The exaggeration of DNN usability is a big problem in the self-driving auto domain. Tesla has been criticized by the Department of Motor Vehicles in California, USA, when it made claims about its autopilot and self-driving features (which are based on DNNs). These claims are believed to be deceptive. Tesla is at risk of having its licenses to operate as a vehicle manufacturer and auto dealer in California revoked. Tesla has also been criticized for how it positions its Advanced Driver Assistance System. One of the main concerns has been the actual names of the systems: Autopilot and Full Self-Driving Capability. Some people believe the names suggest that the systems are autonomous, even though they are only driver-assisted systems.
The field of DNN is especially subject to fake claims as the technology looks magical, but it is hard for a general audience to understand how it works. Many businesses that claim to have developed DNN algorithms for images or texts do not always disclose that human agents are acting behind the scenes. This tradition of hiding human input in DN systems is a known “secret” in the AI business community. MMC Ventures found in 2019 that almost half of all startups claiming to use AI technology are not actually using AI in their products.

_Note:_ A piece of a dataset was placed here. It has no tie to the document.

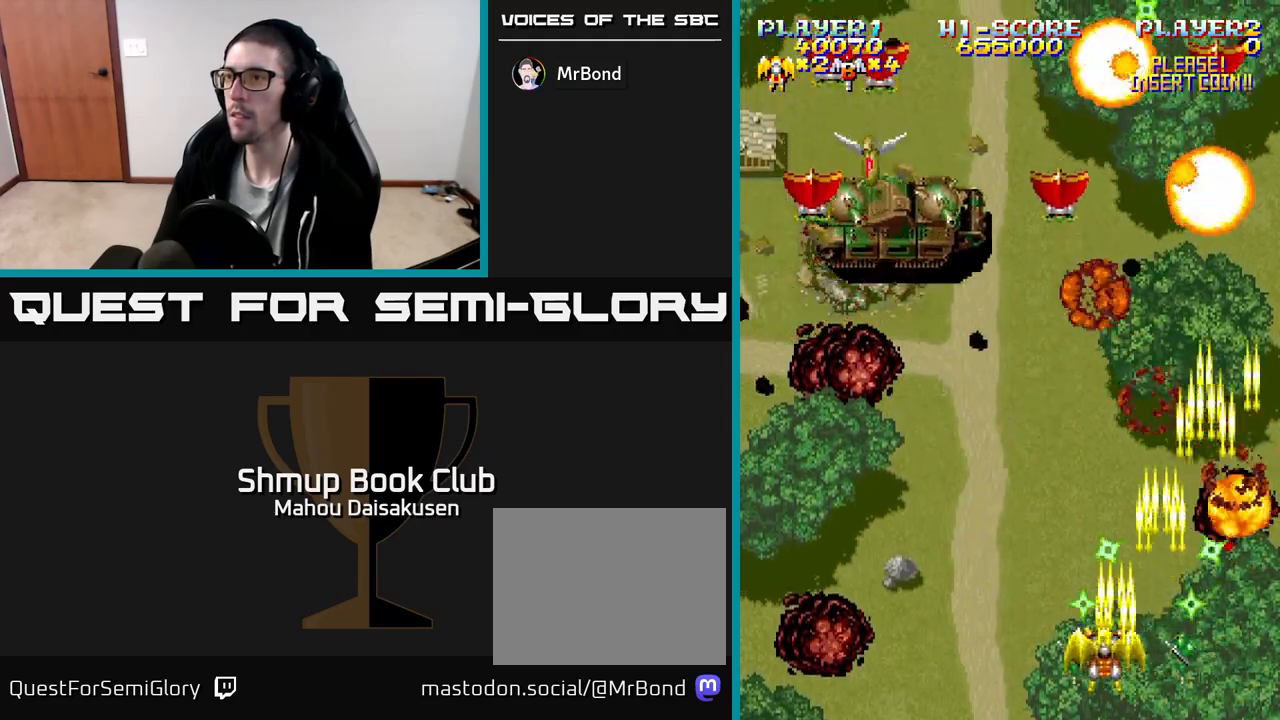
{"buttons": ["A", "DPAD_LEFT"], "events": []}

Another example of a failure of human–machine teams is in the CRM (customer relationship management) domain, where a subpar performance of a business, such as a call center, is due to faulty ML support. The concept of Distributed Incompetence (DI), opposite to Distributed Knowledge, was discovered
[1]. In a business overwhelmed with DI, a team of customer support employees is managed in a way that, being rational, impresses a customer but with total irrationality and incompetence and a lack of capability to get things done. In most cases, the whole business or a particular team member gains from DI by means of refusing monetary compensation to customers who received faulty products or services. DI has been identified in a variety of organizations, and its commonality, together with specific DI features, has been analyzed. A DI rate has been assessed in financial organizations, and a solution to tackle it based on conversational AI has been proposed.

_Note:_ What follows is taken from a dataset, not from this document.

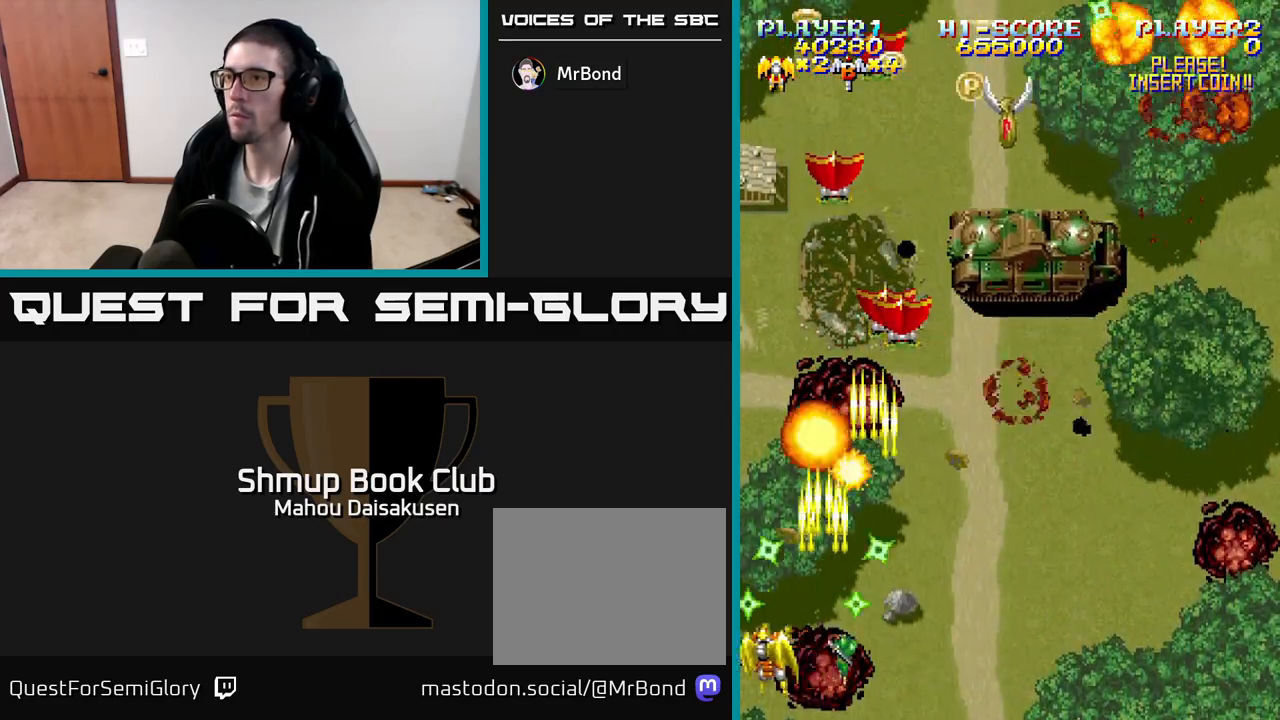
{"buttons": ["A"], "events": [[33, "DPAD_LEFT", "up"], [33, "DPAD_RIGHT", "down"], [483, "DPAD_RIGHT", "up"]]}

Distributed Incompetence is frequently connected with misrepresentations. When a team is eager to achieve a goal, it can ignore rationality by dissembling and lying. In most cases, such a team lacks competence in what they attempt to do. Nonetheless, team members intensely try to convince their peers of the opposite. This is aggressive Distributed Incompetence.
There have always been impressive stories of lies and deceit, tales about founders sharing partial truths about how their companies were founded and which products were developed, and CEOs exaggerating the features of their products to mislead an audience. Some CEOs misrepresent the number of users (such as Twitter); some provide misrepresentations to Congress concerning privacy issues, assuring they have full control over the personal data of their users (Facebook). One of the most striking stories is that of Elizabeth Holmes, the founder of Theranos, who developed blood test technology
[2].
Over the last half-decade, the first and second authors leveraged Theranos’ texts as a dataset for argumentation analysis. Texts from the Wall Street Journal with claims that the company’s conduct was fraudulent were subjected to discourse analysis. The authors were developing argumentation mining and reasoning algorithms
[3] witnessing the Theranos story, and obtaining content from the Theranos website. A part of the audience believed that the case was initiated by Theranos’ competitors, who felt threatened by the proposed blood test technique of Theranos.
2. Limitations of Stand-Alone DNN
AI in general and DNN in particular are important in our lives, having made a huge impact in a broad range of domains, including medical imaging, process controls, navigation, and language modeling. Carefully designed feature engineering used in traditional ML, such as classification and pattern recognition systems, is not always scalable for complex problem domains and big data. In many domains, depending on how sophisticated the task is, DNN can outperform shallow neural networks that prevented fast training and building hierarchical models of complex training data
[4]. However, DNNs have strong limitations in human–machine environments in comparison with traditional logical AI.
In general, any task that requires reasoning (including software development programming, leveraging the scientific method, or planning and algorithmic data processing) is beyond the DNN skillset. Even learning a sorting algorithm is extremely difficult for DNN since it is a chain of continuous topological transformations of one representation space into another. DNNs are capable of mapping one data representation, D1, into another data representation, D2, if a learnable continuous transformation from D1 to D2 exists and if having the training data in D1–D2 format is available. Although a DNN model can be viewed as a sequence of instructions, most programs cannot be encoded as DNNs. For most problems, either a respective reasonably sized DNN that solves the task does not exist, or even if it does exist, it may not be learnable, i.e., encoded topological transformations may be overly complex, or there may be a lack of data to train it
[5].
Boosting current DNN architectures by forming additional layers and involving a higher amount of training data can only superficially alleviate some of these limitations. Scaling up DNNs is not expected to solve the essential limitation of the DNNs that are limited in what they can represent and that most of the algorithms that need to be learned cannot be expressed as a continuous topological transformation. Although DNNs are good at image recognition, machine translation, and malware detection, their use is often critiqued for their lack of robustness in adversarial settings and a lack of capability to back up their predictions.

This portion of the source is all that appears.